Auszeichnung der besten Nachwuchstalente des Schülerwettbewerbs Junior.ING auf Bundesebene
Die besten Nachwuchstalente des Schülerwettbewerbs Junior.ING der Bundesingenieurkammer wurden am 19. Juni 2026 im Deutschen Technikmuseum Berlin ausgezeichnet. Die Preisträgerinnen und Preisträger aus Sachsen und Bayern sicherten sich die ersten Plätze des diesjährigen Bundesfinale. Sie überzeugten die fünfköpfige Jury mit ihren Modellen durch technisch anspruchsvolle und innovative Lösungen.
Insgesamt 32 Gewinnerteams reisten nach Berlin, nachdem sie sich zuvor in den Landeswettbewerben der Ingenieurkammern in zwei Alterskategorien durchgesetzt hatten. Bundesweit nahmen rund 5.500 Schülerinnen und Schüler am Wettbewerb teil.
Passend im Jahr der Fußballweltmeisterschaft lautete das Motto „Arena – gut überDACHt“. Die Schülerinnen und Schüler entwickelten innovative Tragwerkslösungen für Stadiondächer. Aufgabe war es, eine Überdachung für eine Arena zu entwerfen und mit einfachen Materialien zu bauen. Die Konstruktion musste eine Last von mindestens 250 Gramm tragen und einem simulierten Windsturm standhalten.
MINT-Lücke im Fokus
Der Wettbewerb unter der Schirmherrschaft des Bundesministeriums für Wohnen, Stadtentwicklung und Bauwesen leistet einen wichtigen Beitrag zur Förderung des MINT-Nachwuchses. Er vermittelt Kompetenzen aus Mathematik, Naturwissenschaften und Technik und macht ingenieurwissenschaftliche Berufe praxisnah erlebbar.
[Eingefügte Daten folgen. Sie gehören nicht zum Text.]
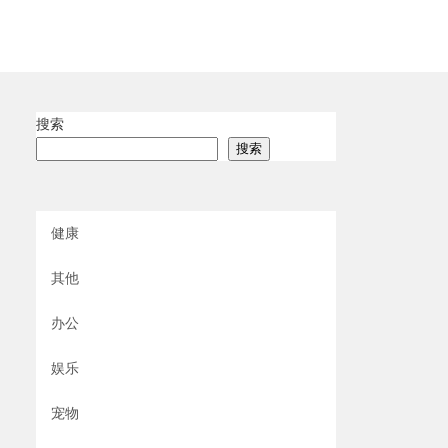
搜索
搜索
健康
其他
办公
娱乐
宠物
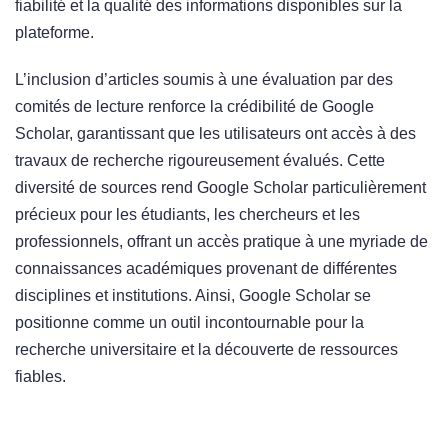
fiabilité et la qualité des informations disponibles sur la
plateforme.
L’inclusion d’articles soumis à une évaluation par des
comités de lecture renforce la crédibilité de Google
Scholar, garantissant que les utilisateurs ont accès à des
travaux de recherche rigoureusement évalués. Cette
diversité de sources rend Google Scholar particulièrement
précieux pour les étudiants, les chercheurs et les
professionnels, offrant un accès pratique à une myriade de
connaissances académiques provenant de différentes
disciplines et institutions. Ainsi, Google Scholar se
positionne comme un outil incontournable pour la
recherche universitaire et la découverte de ressources
fiables.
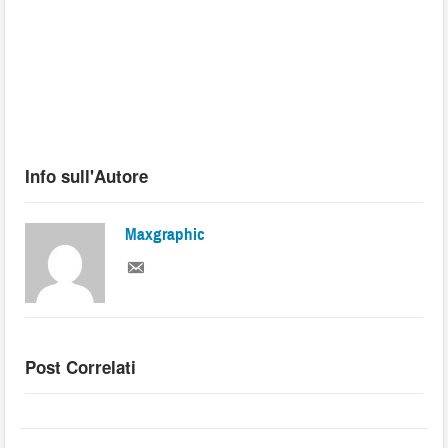
Info sull'Autore
Maxgraphic
Post Correlati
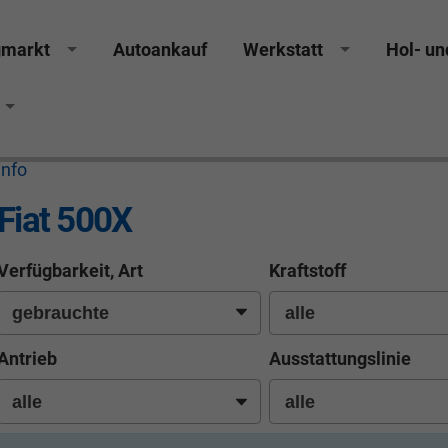
gmarkt
Autoankauf
Werkstatt
Hol- un
info
Fiat 500X
Verfügbarkeit, Art
Kraftstoff
Antrieb
Ausstattungslinie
„Wettbewerbe wie Junior.ING eröffnen frühzeitig einen praxisnahen Zugang zu technischen Fragestellungen und zeigen, wie spannend und gesellschaftlich relevant ingenieurtechnische Berufe sind. Sie machen Mut, diesen Weg weiterzugehen und deshalb haben wir im Bundesministerium die Schirmherrschaft für diesen Wettbewerb sehr gerne übernommen", so Sören Bartol, Parlamentarischer Staatssekretär bei der Bundesministerin für Wohnen, Stadtentwicklung und Bauwesen.
Die bestplatzierten Modelle jeder Alterskategorie sind im Science Center Spectrum des Deutschen Technikmuseums Berlin zu sehen. Die beiden ersten Plätze waren mit jeweils 500 Euro dotiert und die nachfolgenden Plätze 2 bis 4 konnten sich über 400, 300 beziehungsweise 100 Euro freuen. Der Sonderpreis der Deutschen Bahn war mit 300 Euro dotiert.
In der Altersklasse konnten sich Luise Kaufmann, Nele Jolina Schmidt und Paula Spranger aus der 8. Klasse des Matthes-Enderlein-Gymnasiumin Zwönitz, Sachsen durchsetzen. In der Altersklasse II siegte Paul Constantiniu vom Gymnasium Donauwörth in Donauwörth aus Bayern mit seinem Modell "Arena Z". Den Sonderpreis der Deutschen Bahn gewann Frieda Heinrich vom Staatlichen Gymnasium „Albert Schweitzer“ in Erfurt, Thüringen.
Die rheinlandpfälzischen Schülerinnen, und Franziska Nalbach von der Grundschule Malborn (Altersklasse I) sowie Selina Klobetanz, Lojain Alzir und Jennnifer Fernando von der BBS Neustadt a.d. Weinstraße (Altersklasse II) erreichten jweils einen 4. Platz.
Über den Wettbewerb
Zum Schülerwettbewerb Junior.ING zugelassen sind Einzel- und Gruppenarbeiten von Schülerinnen und Schülern allgemein- und berufsbildender Schulen. Ausgeschrieben ist der Wettbewerb in zwei Alterskategorien: Kategorie I bis Klasse 8 sowie Kategorie II ab Klasse 9. In einem ersten Schritt loben die 16 Ingenieurkammern den Wettbewerb für ihr Bundesland aus. Die Siegerinnen und Sieger des Landeswettbewerbs nehmen dann am Bundesentscheid teil.
Der Schülerwettbewerb soll Schülerinnen und Schüler auf spielerische Art und Weise für Naturwissenschaft und Technik begeistern. Die Wettbewerbsthemen wechseln jährlich und zeigen so die Vielseitigkeit des Bauingenieurberufs. Auf diesem Weg werben die Kammern für das Ingenieurwesen, um damit langfristig dem Fachkräftemangel in den technischen Berufen entgegenzuwirken.